オオカミさんとお人形
「はっ、はぁっ……!」
そばにある角を曲がり、ひと気のない道を選びながら、待ち合わせ場所であるピュティシュ・アルマの店へと急ぐ。
父さんの送り迎えがなくなってからは、毎朝ひとりで歩いている道のりだ。当然慣れているはずなのに、どうしてか心細い。足に何かがすがり付いているかのように重たく感じる。
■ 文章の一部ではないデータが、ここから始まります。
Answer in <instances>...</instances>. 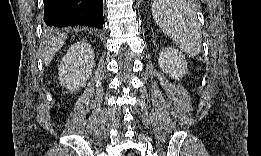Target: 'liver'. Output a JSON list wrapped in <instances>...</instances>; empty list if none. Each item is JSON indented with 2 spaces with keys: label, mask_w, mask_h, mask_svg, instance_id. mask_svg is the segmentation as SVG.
<instances>
[{
  "label": "liver",
  "mask_w": 261,
  "mask_h": 156,
  "mask_svg": "<svg viewBox=\"0 0 261 156\" xmlns=\"http://www.w3.org/2000/svg\"><path fill=\"white\" fill-rule=\"evenodd\" d=\"M66 39H67V34L62 33V34H58L53 38H50L45 42L41 54L45 66L49 65L56 52L64 45Z\"/></svg>",
  "instance_id": "liver-1"
}]
</instances>
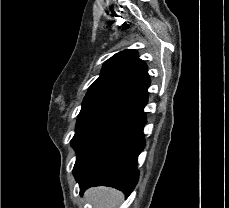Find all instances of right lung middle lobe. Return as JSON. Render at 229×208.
Returning a JSON list of instances; mask_svg holds the SVG:
<instances>
[{
	"label": "right lung middle lobe",
	"mask_w": 229,
	"mask_h": 208,
	"mask_svg": "<svg viewBox=\"0 0 229 208\" xmlns=\"http://www.w3.org/2000/svg\"><path fill=\"white\" fill-rule=\"evenodd\" d=\"M145 105L106 98L82 105L71 145L78 153L74 170L97 146L118 133L143 113Z\"/></svg>",
	"instance_id": "1"
}]
</instances>
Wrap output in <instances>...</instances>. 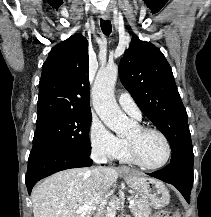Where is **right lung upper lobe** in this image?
I'll return each mask as SVG.
<instances>
[{
    "instance_id": "right-lung-upper-lobe-1",
    "label": "right lung upper lobe",
    "mask_w": 211,
    "mask_h": 217,
    "mask_svg": "<svg viewBox=\"0 0 211 217\" xmlns=\"http://www.w3.org/2000/svg\"><path fill=\"white\" fill-rule=\"evenodd\" d=\"M88 42L72 35L53 47L42 67L37 118L54 113H91Z\"/></svg>"
}]
</instances>
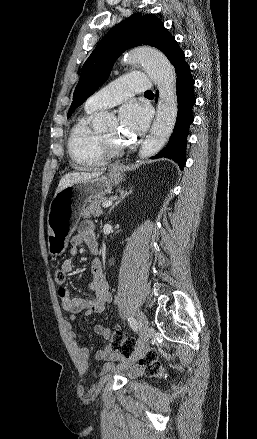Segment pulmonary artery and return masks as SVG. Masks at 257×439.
I'll return each mask as SVG.
<instances>
[{
    "label": "pulmonary artery",
    "instance_id": "e3ab8cb5",
    "mask_svg": "<svg viewBox=\"0 0 257 439\" xmlns=\"http://www.w3.org/2000/svg\"><path fill=\"white\" fill-rule=\"evenodd\" d=\"M152 89V80L144 73H128L92 95L85 104L87 111L108 109L134 93Z\"/></svg>",
    "mask_w": 257,
    "mask_h": 439
}]
</instances>
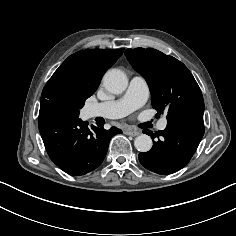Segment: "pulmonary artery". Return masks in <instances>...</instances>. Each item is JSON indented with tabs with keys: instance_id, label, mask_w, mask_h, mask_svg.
Returning a JSON list of instances; mask_svg holds the SVG:
<instances>
[{
	"instance_id": "1",
	"label": "pulmonary artery",
	"mask_w": 236,
	"mask_h": 236,
	"mask_svg": "<svg viewBox=\"0 0 236 236\" xmlns=\"http://www.w3.org/2000/svg\"><path fill=\"white\" fill-rule=\"evenodd\" d=\"M149 89L144 77L135 75L131 78L125 94L117 100L93 103L87 106L90 118L101 116L110 119L122 118L137 110L147 101ZM167 120L164 118L158 124L159 130H164Z\"/></svg>"
}]
</instances>
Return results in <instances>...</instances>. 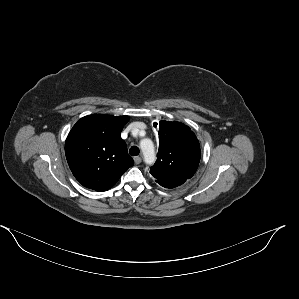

ゴトゴトと鳴る靴音が妙にうるさい。
どうして走るのに不向きな靴で、俺はこんなに全力疾走しているんだろう。
ふと我にかえって、スピードをゆるやかに落としながら足もとに目をやる。
今日の服装に合わせた、足の甲にベルトがあるタイプの濃いブラウンの靴――イオニアさんいわく、メリージェーンシューズというらしい――は、良質な革であるのを誇っているように、つやつやと陽の光を照り返している。
その眩しさに、ほんの少し目を細めた瞬間。
「――――あっ!」
石畳のすき間に靴が引っ掛かり、傾いだ体が勢いのまま前方へと倒れ込んだ。
弾みで手から荷物が投げ出される。セーア用の着替えと、女の子が持ち歩くであろう物をそれらしく詰め込んでみた革製のトランク。地面にぶつかった際に金具の部分が壊れてしまったのか、その中身が盛大にバラ撒かれる。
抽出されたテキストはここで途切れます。